There are two additional setting in the delete_unreferenced_rows.cfg file that you can tune:
  • _MAX_NUM_ROWS_TO_DELETE=1000000: This setting controls the time the Datamart database tables are locked. It takes about 30 minutes for Db2 to delete 1 million rows. Check the timestamps in the latest /opt/ibm/dtl/datalayer/logs/partition-maintenance.sh-*.log file to determine when the deletes start and when they finish. If the nightly deletes are finishing up before your work day begins, you can increase this setting. A run time of 30-60 minutes is normal for large customers until the pruning stabilizes.

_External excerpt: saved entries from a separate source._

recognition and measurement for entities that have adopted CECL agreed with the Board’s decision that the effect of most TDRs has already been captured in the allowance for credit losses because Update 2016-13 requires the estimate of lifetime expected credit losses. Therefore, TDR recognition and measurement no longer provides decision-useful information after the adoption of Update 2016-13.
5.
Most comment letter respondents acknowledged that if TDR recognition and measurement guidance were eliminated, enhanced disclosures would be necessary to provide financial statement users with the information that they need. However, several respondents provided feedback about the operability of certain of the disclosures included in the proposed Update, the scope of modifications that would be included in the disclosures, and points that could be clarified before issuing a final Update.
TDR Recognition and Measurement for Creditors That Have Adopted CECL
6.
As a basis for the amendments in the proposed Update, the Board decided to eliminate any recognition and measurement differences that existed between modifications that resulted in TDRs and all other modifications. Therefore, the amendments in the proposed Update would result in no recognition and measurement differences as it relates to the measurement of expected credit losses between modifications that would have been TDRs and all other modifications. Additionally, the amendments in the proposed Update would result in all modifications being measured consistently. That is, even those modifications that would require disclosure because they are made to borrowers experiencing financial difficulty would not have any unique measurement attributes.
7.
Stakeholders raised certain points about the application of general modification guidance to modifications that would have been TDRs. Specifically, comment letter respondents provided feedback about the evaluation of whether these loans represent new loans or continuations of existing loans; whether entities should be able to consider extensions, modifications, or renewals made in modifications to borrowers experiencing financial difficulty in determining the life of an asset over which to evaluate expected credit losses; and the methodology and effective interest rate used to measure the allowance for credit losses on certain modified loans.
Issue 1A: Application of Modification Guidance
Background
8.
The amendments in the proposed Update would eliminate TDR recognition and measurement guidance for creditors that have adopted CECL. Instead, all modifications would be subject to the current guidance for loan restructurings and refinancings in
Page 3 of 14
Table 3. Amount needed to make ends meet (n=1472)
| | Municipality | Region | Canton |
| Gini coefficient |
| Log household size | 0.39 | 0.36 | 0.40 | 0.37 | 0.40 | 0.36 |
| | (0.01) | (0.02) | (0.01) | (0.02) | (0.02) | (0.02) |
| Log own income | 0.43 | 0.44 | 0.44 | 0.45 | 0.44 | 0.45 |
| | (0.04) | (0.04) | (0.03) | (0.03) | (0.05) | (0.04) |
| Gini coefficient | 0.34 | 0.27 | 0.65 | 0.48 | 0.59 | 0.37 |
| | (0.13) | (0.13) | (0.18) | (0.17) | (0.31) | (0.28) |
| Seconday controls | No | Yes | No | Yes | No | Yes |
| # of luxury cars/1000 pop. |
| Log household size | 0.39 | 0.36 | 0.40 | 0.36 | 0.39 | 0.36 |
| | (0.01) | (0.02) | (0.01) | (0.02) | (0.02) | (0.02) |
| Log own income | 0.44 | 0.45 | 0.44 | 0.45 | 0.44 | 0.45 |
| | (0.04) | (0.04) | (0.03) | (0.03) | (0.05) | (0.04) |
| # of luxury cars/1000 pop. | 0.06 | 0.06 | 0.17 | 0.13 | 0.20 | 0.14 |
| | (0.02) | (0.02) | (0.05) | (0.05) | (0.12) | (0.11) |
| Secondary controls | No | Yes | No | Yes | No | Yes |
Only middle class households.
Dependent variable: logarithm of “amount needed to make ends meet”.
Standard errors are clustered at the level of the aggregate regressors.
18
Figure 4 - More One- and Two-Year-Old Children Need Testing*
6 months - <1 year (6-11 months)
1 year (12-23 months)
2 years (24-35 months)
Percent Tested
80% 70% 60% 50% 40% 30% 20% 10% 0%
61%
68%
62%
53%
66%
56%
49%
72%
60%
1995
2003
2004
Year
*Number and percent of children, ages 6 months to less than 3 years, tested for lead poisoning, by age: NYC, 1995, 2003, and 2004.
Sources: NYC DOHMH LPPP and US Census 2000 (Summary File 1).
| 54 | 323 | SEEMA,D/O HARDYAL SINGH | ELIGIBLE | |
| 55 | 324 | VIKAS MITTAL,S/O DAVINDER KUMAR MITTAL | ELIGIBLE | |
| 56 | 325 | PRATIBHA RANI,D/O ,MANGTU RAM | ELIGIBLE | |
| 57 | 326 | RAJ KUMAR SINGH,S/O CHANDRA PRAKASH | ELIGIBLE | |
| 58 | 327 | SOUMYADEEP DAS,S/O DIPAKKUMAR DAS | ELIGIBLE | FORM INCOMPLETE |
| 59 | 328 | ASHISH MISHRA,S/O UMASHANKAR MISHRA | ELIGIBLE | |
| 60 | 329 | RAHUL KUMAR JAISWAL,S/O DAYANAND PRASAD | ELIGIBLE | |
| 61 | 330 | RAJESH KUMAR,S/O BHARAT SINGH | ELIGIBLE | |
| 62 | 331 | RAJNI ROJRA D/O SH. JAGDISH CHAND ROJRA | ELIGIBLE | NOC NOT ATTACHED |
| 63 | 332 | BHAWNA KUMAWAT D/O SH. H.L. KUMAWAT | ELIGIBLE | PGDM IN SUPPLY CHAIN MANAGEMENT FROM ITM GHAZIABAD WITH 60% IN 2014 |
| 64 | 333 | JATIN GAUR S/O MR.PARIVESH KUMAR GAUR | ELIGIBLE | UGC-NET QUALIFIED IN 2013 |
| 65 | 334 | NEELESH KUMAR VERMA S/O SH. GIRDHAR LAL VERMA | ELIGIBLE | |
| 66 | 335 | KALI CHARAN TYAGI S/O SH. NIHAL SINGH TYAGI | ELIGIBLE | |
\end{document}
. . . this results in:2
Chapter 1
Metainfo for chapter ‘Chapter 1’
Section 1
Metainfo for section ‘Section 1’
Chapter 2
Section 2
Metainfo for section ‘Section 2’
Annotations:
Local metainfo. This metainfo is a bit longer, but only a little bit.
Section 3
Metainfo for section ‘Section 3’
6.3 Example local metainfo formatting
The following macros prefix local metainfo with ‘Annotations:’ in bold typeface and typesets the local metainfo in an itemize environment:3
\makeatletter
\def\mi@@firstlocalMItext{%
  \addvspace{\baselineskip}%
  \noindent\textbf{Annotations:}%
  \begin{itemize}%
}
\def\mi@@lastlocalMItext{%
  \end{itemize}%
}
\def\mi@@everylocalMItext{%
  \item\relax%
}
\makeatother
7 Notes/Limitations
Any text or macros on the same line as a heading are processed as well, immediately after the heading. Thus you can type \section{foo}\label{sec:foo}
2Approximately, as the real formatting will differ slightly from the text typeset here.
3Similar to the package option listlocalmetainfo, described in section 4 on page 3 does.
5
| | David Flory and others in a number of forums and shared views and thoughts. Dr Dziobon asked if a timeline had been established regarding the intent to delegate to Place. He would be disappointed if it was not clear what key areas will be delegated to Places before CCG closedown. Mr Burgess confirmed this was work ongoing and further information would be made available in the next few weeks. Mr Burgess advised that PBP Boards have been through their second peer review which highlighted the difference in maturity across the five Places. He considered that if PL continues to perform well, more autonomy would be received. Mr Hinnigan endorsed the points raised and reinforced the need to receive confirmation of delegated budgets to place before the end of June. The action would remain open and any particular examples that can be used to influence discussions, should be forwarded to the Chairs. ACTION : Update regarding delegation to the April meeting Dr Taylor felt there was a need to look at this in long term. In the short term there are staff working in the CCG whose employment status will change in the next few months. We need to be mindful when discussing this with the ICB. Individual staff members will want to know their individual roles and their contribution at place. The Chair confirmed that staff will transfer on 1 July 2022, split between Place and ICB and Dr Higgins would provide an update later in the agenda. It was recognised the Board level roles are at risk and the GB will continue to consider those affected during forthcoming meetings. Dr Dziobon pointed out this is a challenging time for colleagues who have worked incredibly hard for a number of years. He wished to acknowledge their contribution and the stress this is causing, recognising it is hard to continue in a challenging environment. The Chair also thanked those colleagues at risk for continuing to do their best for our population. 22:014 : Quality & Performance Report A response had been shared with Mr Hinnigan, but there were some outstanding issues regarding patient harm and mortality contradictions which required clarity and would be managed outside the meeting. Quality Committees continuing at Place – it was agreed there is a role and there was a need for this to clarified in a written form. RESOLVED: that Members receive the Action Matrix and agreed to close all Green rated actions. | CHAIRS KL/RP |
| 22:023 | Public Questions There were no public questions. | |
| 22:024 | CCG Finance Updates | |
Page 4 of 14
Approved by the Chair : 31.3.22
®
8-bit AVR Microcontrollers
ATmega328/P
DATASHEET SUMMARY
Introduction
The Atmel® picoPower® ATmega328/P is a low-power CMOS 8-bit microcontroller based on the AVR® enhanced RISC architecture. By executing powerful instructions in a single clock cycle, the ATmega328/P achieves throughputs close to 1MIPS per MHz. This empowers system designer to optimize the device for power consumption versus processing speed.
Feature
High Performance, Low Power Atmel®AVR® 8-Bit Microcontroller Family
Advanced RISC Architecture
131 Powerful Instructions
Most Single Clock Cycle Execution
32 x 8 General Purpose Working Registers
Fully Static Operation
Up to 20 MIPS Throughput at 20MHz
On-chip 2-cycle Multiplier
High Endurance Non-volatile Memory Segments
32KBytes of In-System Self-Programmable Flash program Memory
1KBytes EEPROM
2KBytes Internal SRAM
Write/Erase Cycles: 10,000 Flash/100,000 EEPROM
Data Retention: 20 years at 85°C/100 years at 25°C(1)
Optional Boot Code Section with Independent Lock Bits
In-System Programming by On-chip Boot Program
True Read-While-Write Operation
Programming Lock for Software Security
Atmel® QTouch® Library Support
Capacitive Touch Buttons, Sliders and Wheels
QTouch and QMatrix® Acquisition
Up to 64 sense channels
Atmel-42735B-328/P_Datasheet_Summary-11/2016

  • _SKIP_SMALL_TABLES=500000: This setting prevents the scanning for unreferenced rows in the D_xxxx tables from being run every night. After the unreferenced rows in the D_ tables have been cleaned up, you might not want to run the Datamart daily cron job to scan for new unreferenced rows until you have a large number of rows to delete again. When there are no more unreferenced rows to be deleted, the latest opt/ibm/dtl/datalayer/logs/partition-maintenance.sh-*.log file indicates a low number (less than 1 million) of rows have been deleted. At this point you can adjust the value of this config property to be 2 million higher than the number of rows in your largest D_table. Then the Datamart daily cron jobs skips the step to scan for unreferenced rows until there are at least 2 million new rows to be scanned.